Recordé que usted me había hablado en cierta ocasión de lo interesante que era recuperar una tradición perdida sobre el hecho de que algún familiar o amigo hablara ante la tumba de un fallecido. Si recuerdo bien, me parece que usted me dijo algo así como que había que dejar fuera de los actos íntimos a los funcionarios de la muerte, a ese tipo de personajes de castas que solo viven para elogiar el dolor, invocar la resignación y cuyas palabras de consuelo suenan estereotipadas y falsas. Así que improvisé unos comentarios. Fue solo durante ese momento en el que hablé, tragando mucha saliva, eso sí, cuando aquel grupo de mujeres estuvo a punto de quebrar. Todas me miraban expectantes, y comprobé tal brillo emocionado en sus ojos que lograban transmitirme ánimo, no obstante ignorar quiénes eran aquellas personas. Tenía la sensación de que se sentían representadas de alguna forma por mí y por mis palabras. Hablé de la alegría de mi padre para con la vida. De cómo bajo sus frecuentes gestos de contrariedad o simplemente ausentes, siempre palpaba el goce y buscaba la capacidad de sorprenderse. Me apeteció nombrar su firmeza cuando le proponían decisiones en las que moralmente él no podía participar.
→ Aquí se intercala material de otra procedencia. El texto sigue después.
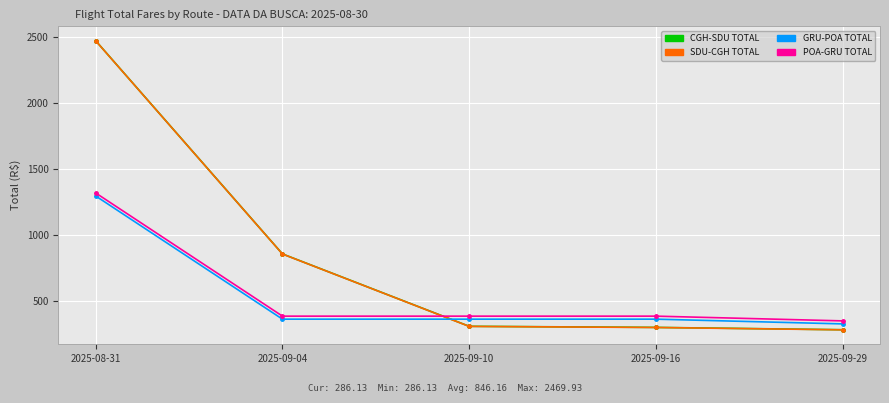

Which category has the highest value in the GRU-POA TOTAL series?

2025-08-31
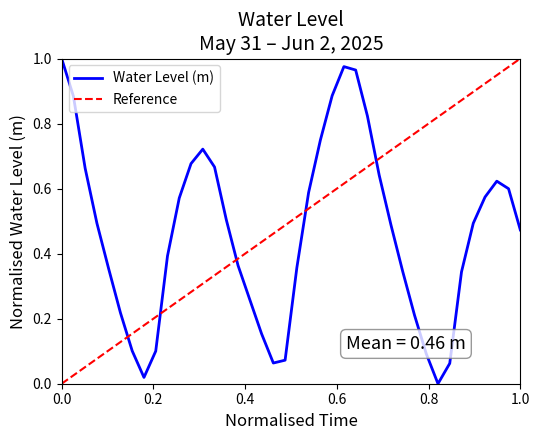

How many interior local peaks (higher than both neighbors) does the data have?

3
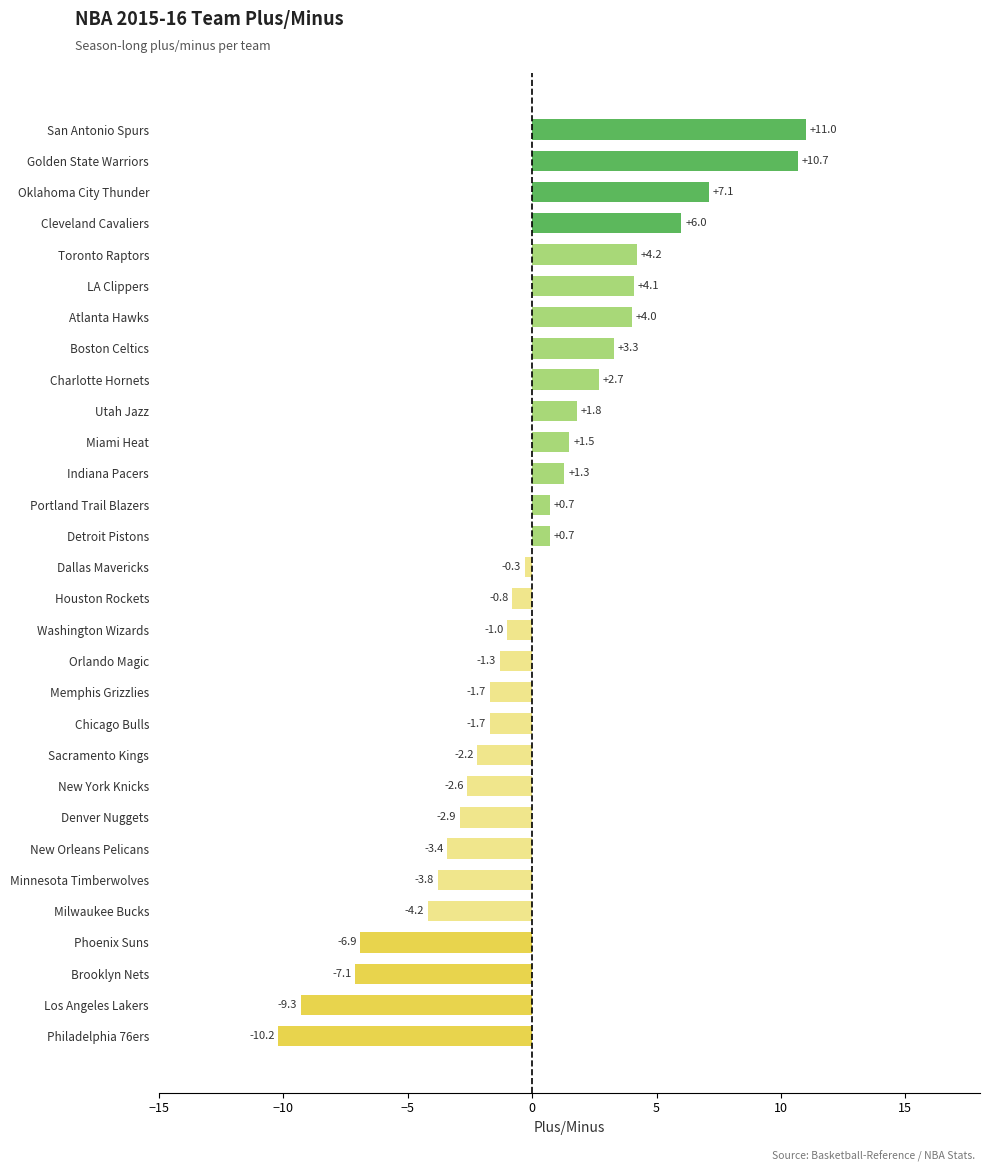

Reading bottom to top, list all the values displayed in this chart.

Philadelphia 76ers=-10.2	Los Angeles Lakers=-9.3	Brooklyn Nets=-7.1	Phoenix Suns=-6.9	Milwaukee Bucks=-4.2	Minnesota Timberwolves=-3.8	New Orleans Pelicans=-3.4	Denver Nuggets=-2.9	New York Knicks=-2.6	Sacramento Kings=-2.2	Chicago Bulls=-1.7	Memphis Grizzlies=-1.7	Orlando Magic=-1.3	Washington Wizards=-1.0	Houston Rockets=-0.8	Dallas Mavericks=-0.3	Detroit Pistons=0.7	Portland Trail Blazers=0.7	Indiana Pacers=1.3	Miami Heat=1.5	Utah Jazz=1.8	Charlotte Hornets=2.7	Boston Celtics=3.3	Atlanta Hawks=4.0	LA Clippers=4.1	Toronto Raptors=4.2	Cleveland Cavaliers=6.0	Oklahoma City Thunder=7.1	Golden State Warriors=10.7	San Antonio Spurs=11.0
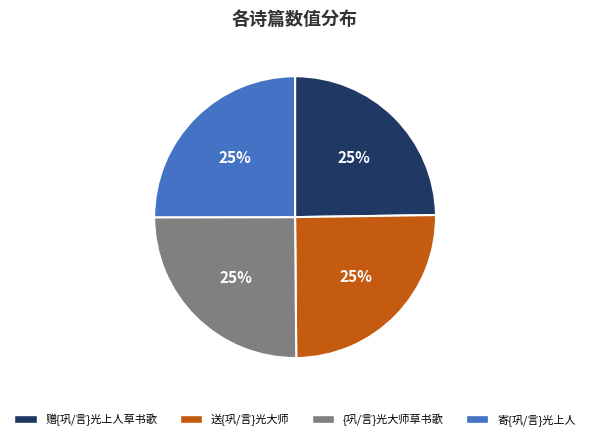

Is it true that 寄{巩/言}光上人 is 18% of the pie?

False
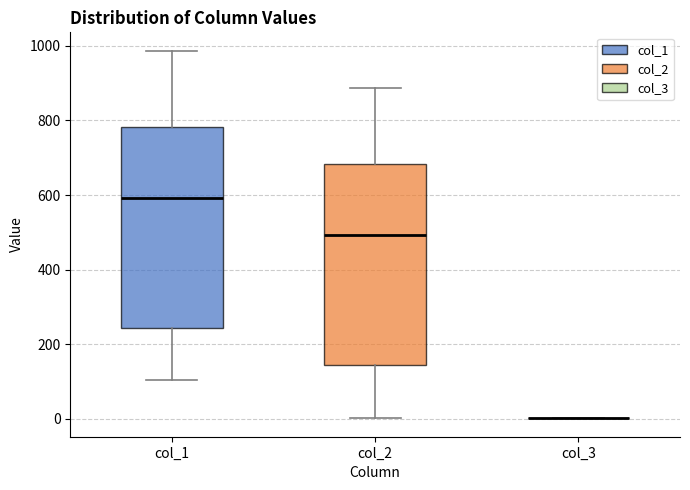

Where does the upper whisker of the box for col_2 end on the y-axis? The values are not printed on the chart, so give them approximately, as read against the axis.

880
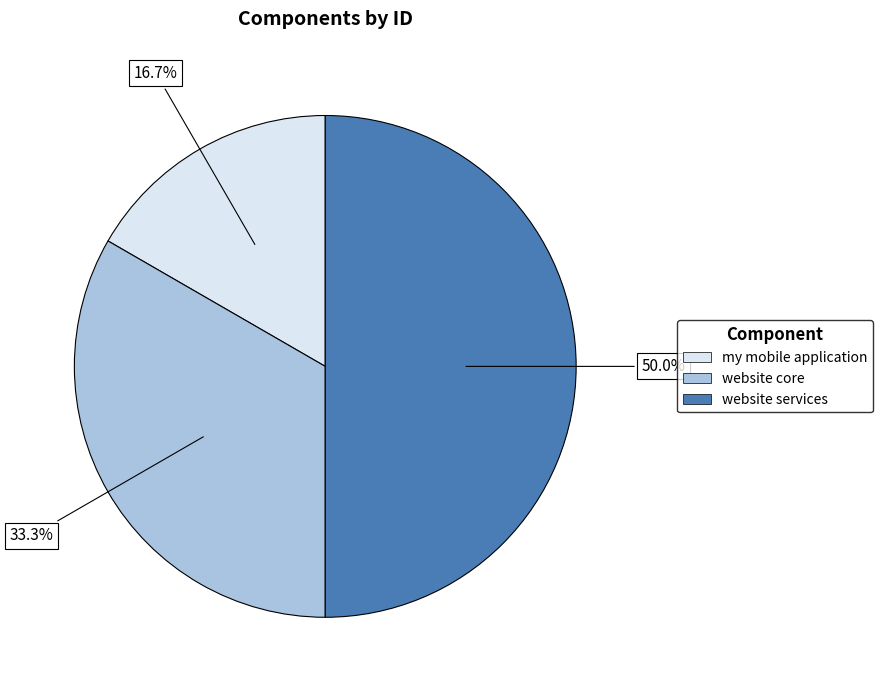

Which category has the smallest portion of the pie?

my mobile application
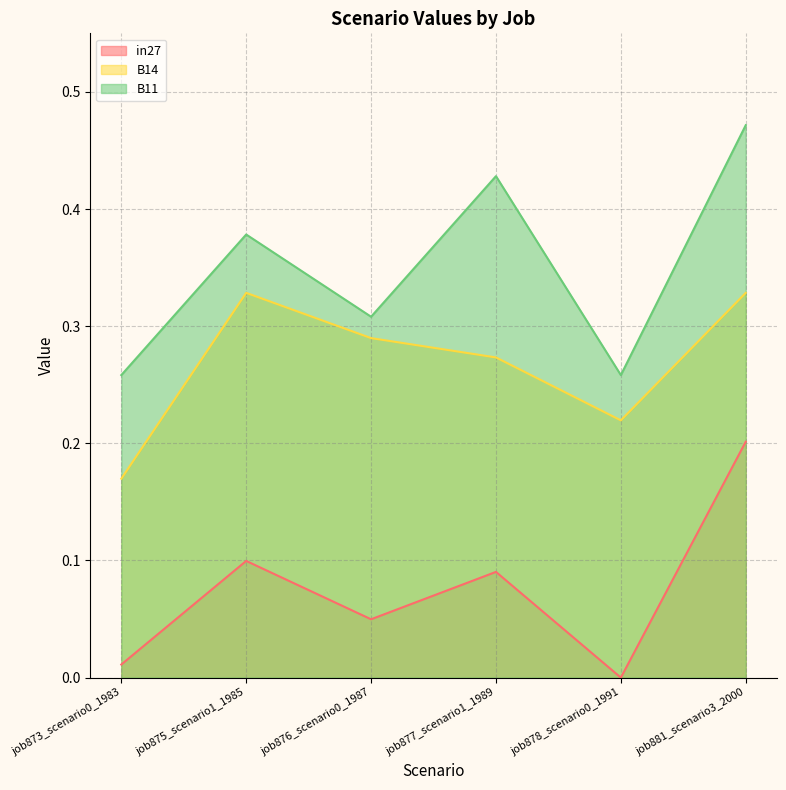

How many interior local valleys does the B11 series have?

2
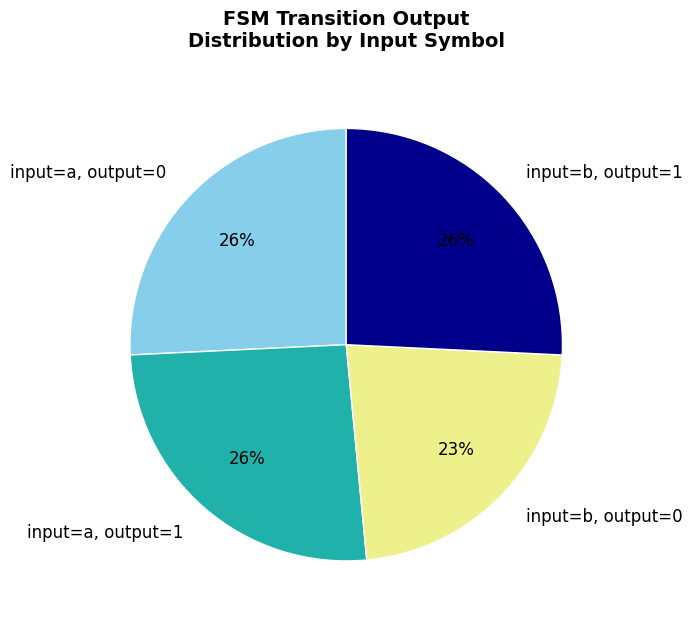

To the nearest percent, what is the average slice percentage?

25%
Incluso creo que enfaticé algo así como: a mi padre le enfurecía la maldad y le desanimaba enormemente la ignorancia ajena. Pero quise concluir restando hierro a esto último. Entonces dije que Franz Heine había sido un hombre que había contenido y probablemente expresado mucho amor.
Cuando terminé de hablar, vinieron hasta mí unas tías lejanas, con las que Franz no se había entendido bien en los últimos tiempos. Yo había estado pendiente de aquellas mujeres de las flores. Mi intención era dirigirme a ellas, pues en la brevedad de aquella reunión las había sentido como parte de la familia. Las busqué con la mirada, pregunté a uno de los sepultureros pero me informó que ya habían salido. No sé por qué le cuento todo esto. Seguramente usted pensará que lo he soñado, pero le agradecería mucho que si usted dispone de alguna clave para interpretarlo me lo comunique. Permaneceré todavía un tiempo por la casa de mi padre. Se lo digo por si había pensado regresar pronto. Tendría que preguntarle a usted tantas cosas sobre Franz.
Con mis mejores y afectuosos saludos."